▶ **TASKS FOR THIS EXERCISE**
A. According to the note on percpu_devid interrupts, which two interrupt controllers have invented their own schemes to paper over these problems?
B. Carry on the note about percpu_devid interrupts, picking up right after its final sentence.

The percpu_devid class of interrupts represent interrupts that are
generally produced by CPUs or per-CPU devices (timer, PMU), and are
more or less directly wired to that same CPU.

The core code has a baked-in assumption that all CPUs have the same
devices wired to the same interrupt, making the whole system
homogeneous in that respect.

Unfortunately, this is wishful thinking, and the big-little
contraption has proved more often than not that sanity was not
necessarily part of the design requirements.

The typical problem on ARM systems is that while all CPUs have a PMU,
not all PMUs are the same and require a slightly different programing
model. The driver therefore has to treat them differently. Another
problem is that some devices are only present on a subset of the CPUs,
and not others.

All in all, it means that these percpu_devid interrupts (which are
represented as PPIs on the GIC class of interrupt controllers) are not
ideally handled by the core code.

At least two interrupt controllers (GICv3 and Apple AIC) have invented
their own schemes to paper over these problems. In the GICv3 case (the
most over-engineered one), the low-level irqchip creates a mux irqchip
for each PPI (up to 64 of them), and each possible affinity class
represents an interrupt in this mux. Like this (compressed for
readability):

# grep pmu /proc/interrupts 
 38: 0    0    0    0    0    0  GICv3-23   0 Level     arm-pmu
 39: 0    0    0    0    0    0  GICv3-23   1 Level     arm-pmu

Yes, this is nuts. But by hiding that the PPI is split between two
affinity groups, and exposing two interrupts that are apparently
system-wide, we trick the core code into not exploding.

While this solution has worked for the past 9 years, it creates its
own class of issues. The most glaring one is that we cannot configure
these interrupts as NMIs, as they are muxed interrupts and we don't
allow NMIs outside of the root interrupt controller (this would imply
taking locks that are not safe in this context). As it turns out, some
of the heaviest users of profiling are also users of the most crazy
systems out there (cough phones cough)...

It is also pretty bad that the core IRQ code cannot handle natively
what has become an extremely common HW setup, for better or worse.

Finally, I have no desire to replicate the same horror on the next
generation of ARM interrupt controller (GICv5), and this is the
opportunity to put things right.

This series therefore aims at teaching the core code about these
interrupts, removing all sort of irqchip-specific handling, and allow
NMIs to be naturally handled in these setups.

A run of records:
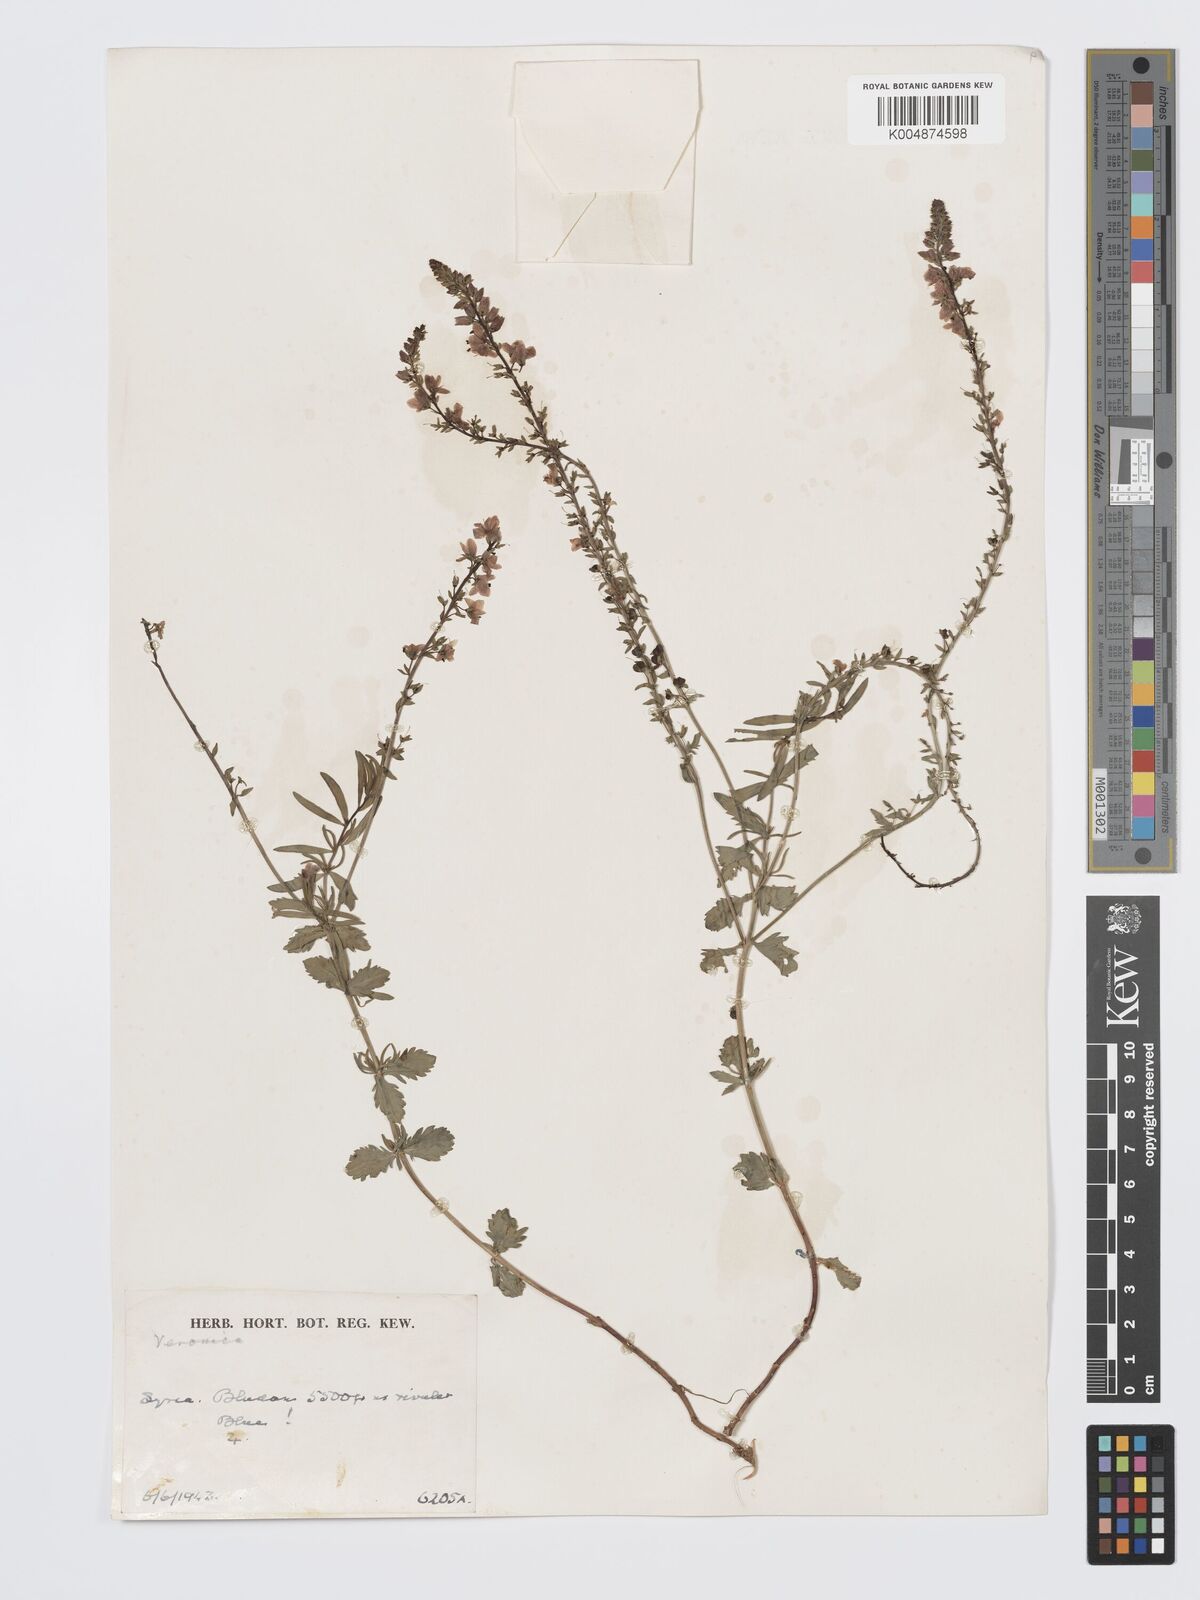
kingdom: Plantae
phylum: Tracheophyta
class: Magnoliopsida
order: Lamiales
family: Plantaginaceae
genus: Veronica
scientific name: Veronica
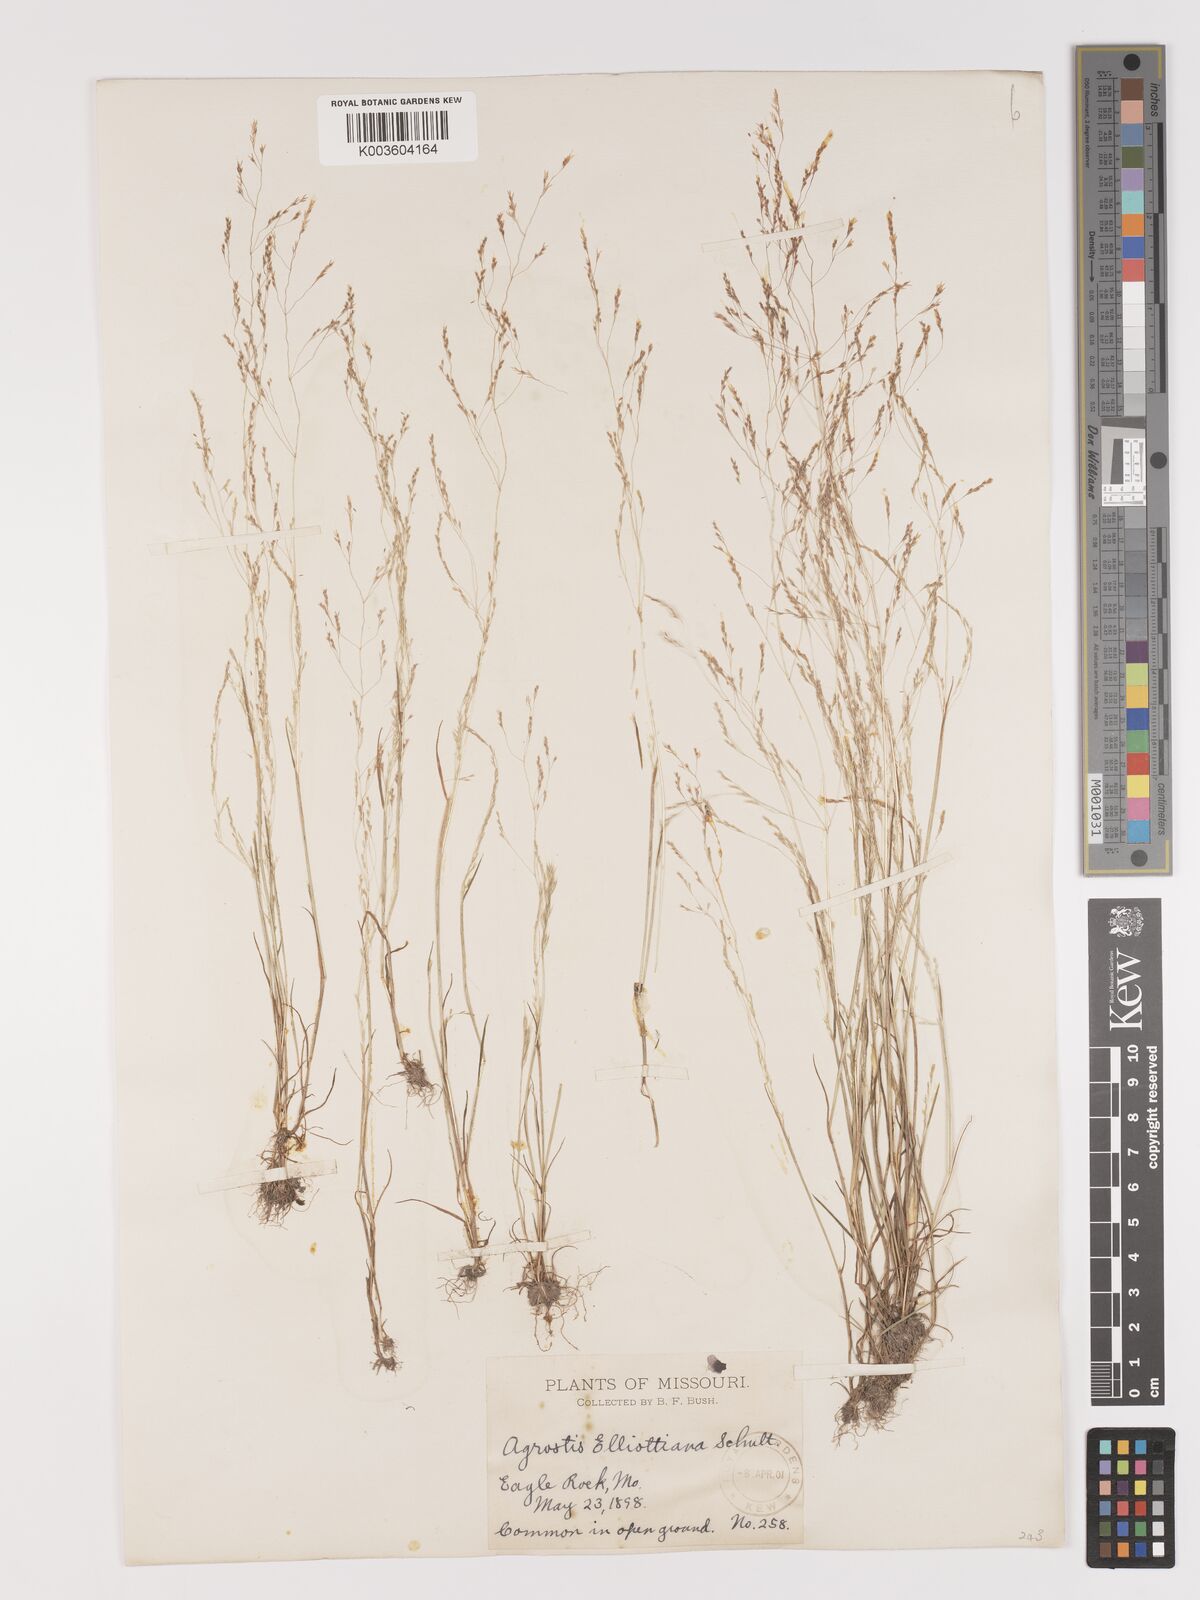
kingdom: Plantae
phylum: Tracheophyta
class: Liliopsida
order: Poales
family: Poaceae
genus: Agrostis
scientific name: Agrostis elliottiana
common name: Elliott's bent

▶ **ANSWERS TO THE PROBLEMS**
A. GICv3 and Apple AIC.

B.
We want:

- a single irqdesc representing the system-wide percpu interrupt

- the irqaction to carry the affinity the handler applies to

For that, we have a few problems to solve:

- communicating the affinity of an interrupt from the firmware to the
  device driver.

  This is currently done via the irq_{g,s}et_percpu_devid_partition(),
  but this is stored on a per-irqdesc basis, which wouldn't work
  anymore with the scheme described above.

  For that, we expose a new irqdomain op, implemented by the irqchips,
  that can retrieve FW-specific information including interrupt
  affinity, which then gets processed by ACPI and OF helpers to report
  the affinity to the platform layer. A new platform-level API can
  retrieve both the interrupt and its affinity, and the three drivers
  that make use of such affinity are updated to use this interface.

- teaching the core code about affinity-specific interrupts by
  allowing a percpu interrupt to be requested for a specific affinity.

  This involves tracking the affinity at the irqaction level and
  enforce that it isn't possible to request the interrupt twice with
  overlapping affinities. A new flavour of request_irq() is provided
  for that purpose, and the drivers updated to make use of it.

- kill the irqchip-specific infrastructure, allowing the normal flow
  of interrupt request to be restored.

With that, we end-up with this on the same platform as above:

# grep pmu /proc/interrupts
 27: 0   0   0   0    0    0  GICv3  23 Level     arm-pmu, arm-pmu

which is much more satisfactory, and allows the use of NMIs. It
doesn't hurt that the whole thing ends up with a negative diffstat.

Patches on top of v6.17-rc5, tested on a bunch of asymmetric systems:

- RK3399 (GICv3, DT)
- O6 (GICv3, ACPI)
- M1 (AIC, DT)

as well as on a saner symmetric system (Synquacer).

Marc Zyngier (24):
  irqdomain: Add firmware info reporting interface
  ACPI: irq: Add IRQ affinity reporting interface
  of/irq: Add IRQ affinity reporting interface
  platform: Add firmware-agnostic irq and affinity retrieval interface
  irqchip/gic-v3: Add FW info retrieval support
  irqchip/apple-aic: Add FW info retrieval support
  coresight: trbe: Convert to new IRQ affinity retrieval API
  perf: arm_pmu: Convert to new IRQ affinity retrieval API
  perf: arm_spe_pmu: Convert to new IRQ affinity retrieval API
  perf: arm_pmu: Add PMU/CPU affinity tracking
  genirq: Merge irqaction::{dev_id,percpu_dev_id}
  genirq: Factor-in percpu irqaction creation
  genirq: Add affinity to percpu_devid interrupt requests
  genirq: Update request_percpu_nmi() to take an affinity
  genirq: Allow per-cpu interrupt sharing for non-overlapping affinities
  genirq: Add request_percpu_irq_affinity() helper
  perf: arm_pmu: Request specific affinities for percpu NMI/IRQ
  perf: arm_spe_pmu: Request specific affinities for percpu IRQ
  coresight: trbe: Request specific affinities for percpu IRQ
  irqchip/gic-v3: Drop support for custom PPI partitions
  irqchip/apple-aic: Drop support for custom PMU irq partitions
  irqchip: Kill irq-partition-percpu
  genirq: Kill irq_{g,s}et_percpu_devid_partition()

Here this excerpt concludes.